In the United Kingdom, the practice of advertising Profit Warnings is very much embedded in the culture of issuers and, of course, in demand by institutional investors.

Figure 4. Number of Profit Warnings announced by quarter in the UK, includes all FTSE sectors and all FTSE indices

The latest report by the consultancy firm EY on monitoring this aspect highlights how in 2020 an all-time record was reached with more than 580 Profit Warnings press releases, affecting 35% of the total number of British listed companies, a trend that was highly conditioned by the pandemic, since more than 50% of the announcements for the entire year were concentrated in the first quarter (figure 4). However, it is striking to note that in previous years, the volume of these announcements has been very significant and widespread in all sectors of activity listed on the stock exchange. It is, without a doubt, an interesting aspect of Investor Relations management to reflect on, since timely notice can prevent us from a more severe correction than would occur if we waited until the last minute to communicate the final results. In this sense, the capabilities of company information systems have a lot to say when it comes to providing the organization with a sufficient waist to anticipate the market in the face of the forecast of significant deviations from the promises given.
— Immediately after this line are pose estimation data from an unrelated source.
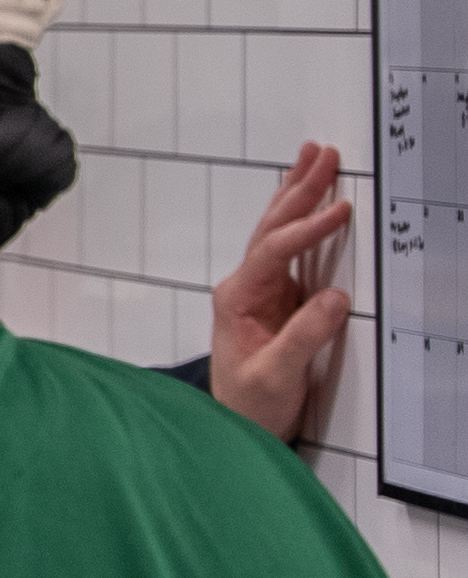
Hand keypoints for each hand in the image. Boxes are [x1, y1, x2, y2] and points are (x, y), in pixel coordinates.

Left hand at [211, 142, 353, 443]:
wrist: (239, 423)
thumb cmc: (250, 404)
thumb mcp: (276, 376)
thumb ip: (303, 338)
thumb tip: (335, 299)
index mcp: (238, 298)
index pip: (274, 252)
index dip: (307, 229)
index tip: (339, 211)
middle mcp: (246, 286)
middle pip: (272, 227)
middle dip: (299, 189)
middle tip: (322, 153)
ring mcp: (262, 289)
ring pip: (279, 230)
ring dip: (297, 193)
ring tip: (312, 156)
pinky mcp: (280, 297)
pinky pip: (292, 248)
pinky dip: (303, 218)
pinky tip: (309, 197)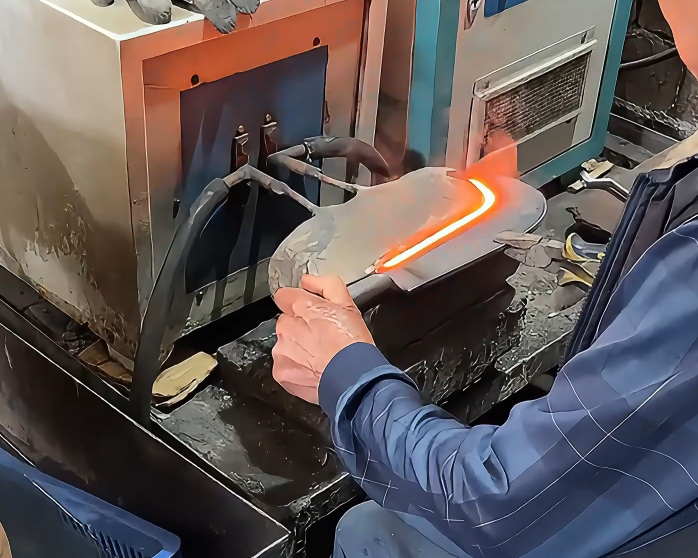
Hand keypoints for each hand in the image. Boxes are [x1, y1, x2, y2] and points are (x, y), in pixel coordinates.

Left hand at [272, 275, 373, 403]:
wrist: (354, 378)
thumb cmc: (352, 342)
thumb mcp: (347, 304)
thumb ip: (325, 285)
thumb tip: (307, 281)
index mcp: (300, 306)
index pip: (283, 296)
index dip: (297, 303)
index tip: (308, 313)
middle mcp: (286, 326)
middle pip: (286, 322)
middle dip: (299, 327)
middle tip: (321, 337)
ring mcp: (282, 350)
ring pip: (284, 344)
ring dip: (297, 348)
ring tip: (319, 356)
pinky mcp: (281, 372)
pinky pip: (285, 365)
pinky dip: (296, 368)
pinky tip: (313, 369)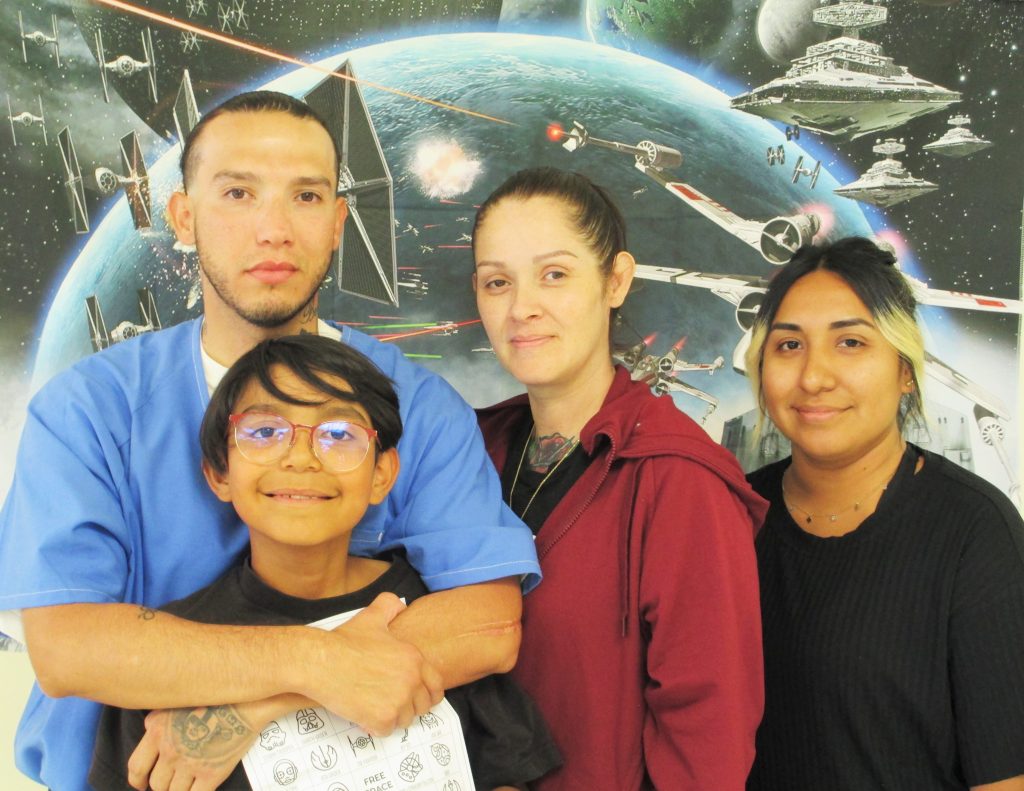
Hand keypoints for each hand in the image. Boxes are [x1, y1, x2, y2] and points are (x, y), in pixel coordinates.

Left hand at [127, 704, 256, 790]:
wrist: (245, 704)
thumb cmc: (213, 699)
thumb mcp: (176, 702)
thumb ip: (158, 720)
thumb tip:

In short, all these considerations regarding the management of Guidance And of the Profit Warnings, are aimed at promoting transparency and credibility when it comes to sharing the company's development prospects, with all the caveats that this implies, in which the Investor Relations function plays an undisputed role.

References

White, F. (2020): Where is the Equity Story of the Spanish listed company? , Studies and articles, Spanish Stock Exchanges and Markets (BME), https://n9.cl/93en1

Copeland, T., and Dolgoff, A., (2005): Outperform with Expectations Based Management, Wiley.

HEY, (2021): EY quarterly analysis of UK profit warning, Q4 2020, Ernst & Young Global Limited, https://www.ey.com/en_uk/strategy-transactions/profit-warnings

Finno, A. and Brush, M. (2013): Guidance Practices and Preferences at NIRI White Paper. National Investor Relations Institute.

Fuller, J. and Jensen, M.C., (2002): Just Say No to Wall Street, Monitor Company and M.C. Jensen.


Author

Francisco Blanco Bermúdez is a founding partner of the consultancy firm Sigma Rocket and academic director of the Advanced Investor Relations Course organized by the BME Institute. Doctor in Business Economics with a Cum Laude mention, and a degree in Economic and Business Sciences, both from the UAM, he is considered to be one of the main authorities in the discipline of Investor Relations, both professionally and academically.